### HOW TO COMPLETE THIS TASK
Could the data below be printed out exactly, with the pictures left out?

Stored items
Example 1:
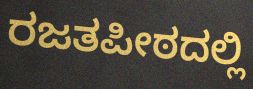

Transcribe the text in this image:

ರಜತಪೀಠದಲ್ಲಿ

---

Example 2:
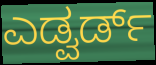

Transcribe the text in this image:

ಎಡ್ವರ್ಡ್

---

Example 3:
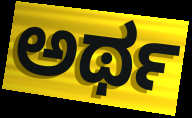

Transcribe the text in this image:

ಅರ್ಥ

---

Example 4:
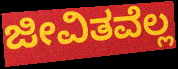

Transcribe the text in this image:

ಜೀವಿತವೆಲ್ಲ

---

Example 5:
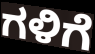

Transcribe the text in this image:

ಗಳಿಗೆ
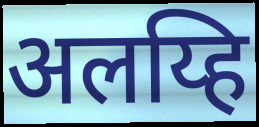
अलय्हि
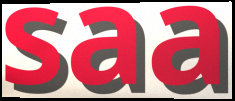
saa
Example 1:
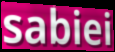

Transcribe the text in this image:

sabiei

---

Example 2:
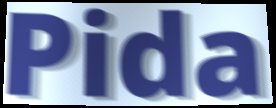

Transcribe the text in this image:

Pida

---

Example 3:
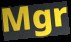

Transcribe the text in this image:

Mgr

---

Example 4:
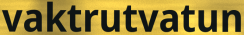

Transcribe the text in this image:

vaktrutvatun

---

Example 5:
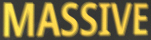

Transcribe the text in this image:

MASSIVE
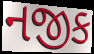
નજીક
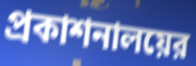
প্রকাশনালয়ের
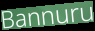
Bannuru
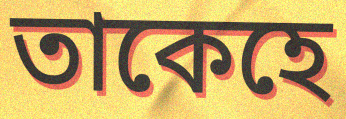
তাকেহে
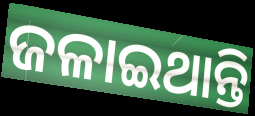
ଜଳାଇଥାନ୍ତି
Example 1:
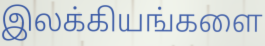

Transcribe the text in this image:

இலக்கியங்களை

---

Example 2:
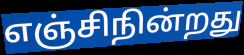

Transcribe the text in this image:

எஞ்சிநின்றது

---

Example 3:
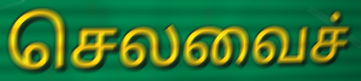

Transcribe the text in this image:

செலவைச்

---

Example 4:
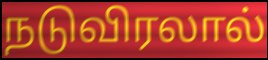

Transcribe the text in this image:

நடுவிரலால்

### RESPONSE TO THE EXERCISE
Example 1:

Transcribe the text in this image:

ರಜತಪೀಠದಲ್ಲಿ

---

Example 2:

Transcribe the text in this image:

ಎಡ್ವರ್ಡ್

---

Example 3:

Transcribe the text in this image:

ಅರ್ಥ

---

Example 4:

Transcribe the text in this image:

ಜೀವಿತವೆಲ್ಲ

---

Example 5:

Transcribe the text in this image:

ಗಳಿಗೆ
अलय्हि
saa
Example 1:

Transcribe the text in this image:

sabiei

---

Example 2:

Transcribe the text in this image:

Pida

---

Example 3:

Transcribe the text in this image:

Mgr

---

Example 4:

Transcribe the text in this image:

vaktrutvatun

---

Example 5:

Transcribe the text in this image:

MASSIVE
નજીક
প্রকাশনালয়ের
Bannuru
তাকেহে
ଜଳାଇଥାନ୍ତି
Example 1:

Transcribe the text in this image:

இலக்கியங்களை

---

Example 2:

Transcribe the text in this image:

எஞ்சிநின்றது

---

Example 3:

Transcribe the text in this image:

செலவைச்

---

Example 4:

Transcribe the text in this image:

நடுவிரலால்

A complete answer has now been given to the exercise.